How to Do Nothing was a great book as well to pair with another I read this summer: former Jezebel editor Jia Tolentino’s debut essay collection Trick Mirror. We are all blessed (#blessed?) to have her as a narrator guiding us through the cultural wasteland the Internet has brought us, from scams like Fyre Festival to the way identities are commodified online, though one of my favorite essays in the book is on the suffocating wedding industrial complex. But there are definitely parallels in how Tolentino and Odell write about the pressure to always “be optimizing” and branding oneself under capitalism, whether through the lens of athleisure or Lean In feminism, and maybe the remedy to that is the manifesto I read right after Tolentino’s book (yes, I’m reading manifestos at the public pool, get in losers!) Feminism for the 99%, a treatise for an intersectional, socialist feminism that centers collective power over power for just a few.

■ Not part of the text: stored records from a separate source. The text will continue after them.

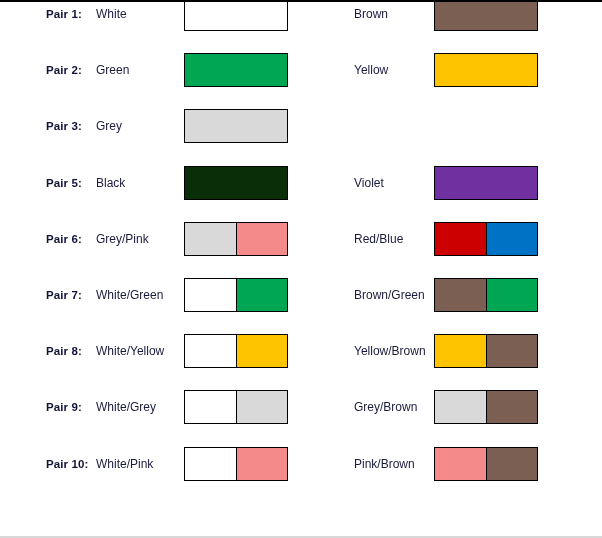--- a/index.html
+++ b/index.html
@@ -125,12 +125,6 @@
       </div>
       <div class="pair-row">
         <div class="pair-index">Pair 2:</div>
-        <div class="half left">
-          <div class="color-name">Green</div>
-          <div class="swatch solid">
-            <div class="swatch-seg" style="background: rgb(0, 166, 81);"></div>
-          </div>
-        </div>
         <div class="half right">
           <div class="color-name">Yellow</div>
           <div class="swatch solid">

Maybe the ghost of spooky Stephen King summers is still haunting me, because I’ve also had a streak of creepy reads this season. Right now I’m reading My Sister, the Serial Killer by Oyinkan Braithwaite, recommended to me by a million people, which is as dark as the title implies but also very funny and more about how two sisters compete with one another than bloodshed. I take back what I said about violent fiction with words like “Sister” in the title! But before that I read Karen Russell’s Orange World, which had been staring at me from my neighborhood book store for awhile. Last summer, after reading the title story in The New Yorker, I went out and bought her collection Vampires In the Lemongrove, which was spooky in all the right places. This collection is similar: very gothic, fantastical short stories, including one which tells the story of Madame Bovary through the eyes of her greyhound. I also picked up Halle Butler’s The New Me, a short novel I had heard a lot about earlier in the year but hadn’t gotten around to reading. It’s about a disgusting and aimless office worker at her temp job and sort of reminded me of Ottessa Moshfegh’s similarly grotesque Eileen, if that’s your thing (it’s definitely my thing.)

In the “give me murder, but smart” department, I also read reporter Rachel Monroe’s forthcoming book Savage Appetites, which is out next month. It’s a collection of four reported essays about women whose lives intertwined with true crime, from an advocate who wormed her way into the Tate family after the Manson murders to a forensic science pioneer. It is a seriously welcome addition to a genre dominated by terribly reported podcasts, TV specials, and longform articles about crime and violence against (or by) women, so I highly recommend it.

I read The Folded Clock by Heidi Julavits because my friend and Jezebel video star Clio had just borrowed it from our friend Haley and I decided to read the same copy right after. It takes the format of a journal in which Julavits recounts conversations and moments in her life, even in all their pettiness (like a time in which Julavits is mad about who wins a Fourth of July suburban float parade). After that I read Jayson Greene’s devastating memoir Once More We Saw Stars, which recounts the sudden death of his daughter Greta at just two years old and the aftermath. A lot of writers like myself know Greene for his excellent work as a music critic and editor, and he brings startlingly close-up detail to this book not just about his grief but the compulsion to document it as a means of process.

Next to read I have a copy of The Case Against Surrogacy by Sophie Lewis that I’m excited to read, as well as a copy of Natalia Ginzburg’s The Little Virtues, a birthday gift from aforementioned Haley. Forthcoming books coming out that are on my radar Carmen Maria Machado’s In the Dream House (sitting on my desk currently) and Natasha Stagg’s Sleeveless, as I loved her surreal novel on internet celebrity Surveys. And then after that, who knows? Maybe I’ll just re-read Watership Down again.